Tocó ser Perú y todas las almas debutantes esperaban con ansías esa banda roja que les cruzara el pecho. En vez de eso, apenas recibieron un polo blanco de mala calidad, de olor denso y petrolífero con el nombre PERU escrito a la altura del diafragma. Jaimito recibió el polo diferente. También llevaba el nombre escrito pero en blanco sobre un color negro pleno. En los codos llevaba unas almohadillas inútiles en caso se lanzara sobre el cemento duro del patio del colegio. Era el portero de Perú.
El Perú verdadero acababa de ser eliminado del mundial que se venía. Jaimito no quería ser ni Caíco, ni "Acasucio". Quería ser Quiroga.
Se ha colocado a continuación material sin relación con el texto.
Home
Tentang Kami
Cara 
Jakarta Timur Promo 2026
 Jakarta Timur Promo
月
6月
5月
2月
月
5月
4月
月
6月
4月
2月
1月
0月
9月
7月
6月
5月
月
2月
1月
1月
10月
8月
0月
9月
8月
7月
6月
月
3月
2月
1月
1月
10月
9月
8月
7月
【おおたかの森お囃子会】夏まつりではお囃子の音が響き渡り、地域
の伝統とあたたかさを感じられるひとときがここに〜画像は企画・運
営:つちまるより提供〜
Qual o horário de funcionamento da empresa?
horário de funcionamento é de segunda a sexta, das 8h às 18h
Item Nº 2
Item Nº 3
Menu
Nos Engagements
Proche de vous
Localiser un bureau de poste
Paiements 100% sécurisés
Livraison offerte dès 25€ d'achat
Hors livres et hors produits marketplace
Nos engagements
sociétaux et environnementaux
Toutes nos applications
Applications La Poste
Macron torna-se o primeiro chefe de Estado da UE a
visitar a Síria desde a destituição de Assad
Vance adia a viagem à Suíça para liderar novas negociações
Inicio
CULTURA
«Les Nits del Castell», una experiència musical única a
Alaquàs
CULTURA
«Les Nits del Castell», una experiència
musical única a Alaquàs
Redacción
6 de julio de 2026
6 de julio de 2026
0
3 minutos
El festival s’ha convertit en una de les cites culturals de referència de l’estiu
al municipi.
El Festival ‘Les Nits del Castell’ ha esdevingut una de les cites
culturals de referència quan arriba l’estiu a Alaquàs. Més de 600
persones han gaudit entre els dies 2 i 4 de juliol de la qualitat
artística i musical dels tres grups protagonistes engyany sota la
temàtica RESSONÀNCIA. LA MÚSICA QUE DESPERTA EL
Así entonces, iniciaban ante Uruguay. Impecable uniforme celeste, shorts negros y medias celestes hasta las rodillas. Jaimito se cuadró bajó los tres palos y era pequeñísimo, le tomaría todavía algunos años llegar al travesaño. El partido empezó con un árbitro en buzo rojo que no se parecía a los que él había visto en la televisión.
Esa mañana, frente a decenas de padres apasionados que se apiñaban alrededor de la cancha, Perú cayó 6-0. Jaimito sufrió cada uno de esos goles y se sintió culpable cada vez que tuvo que recoger el balón desde su portería. Fue humillante.
El lunes siguiente, día de colegio, Jaimito volvería a cruzar ese enorme portón que daba al jirón Tacna. Allí estaba el bigotudo portero que hasta dos días antes había ignorado su existencia. Le sonrió desde diez metros antes que alcanzara la puerta y él no entendió. Siguió sin entender cuando le gritó frente a todos: "¡Hey Rodríguez! ¡Buen partido el sábado!"
Jaimito se apellidaba Narvarte. Ni siquiera había un Rodríguez en su salón. Su cara de extrañeza ha de haber sido muy notoria pues el buen portero quiso explicarse cuando dijo: "¡Rodríguez pues, como el portero de Uruguay!"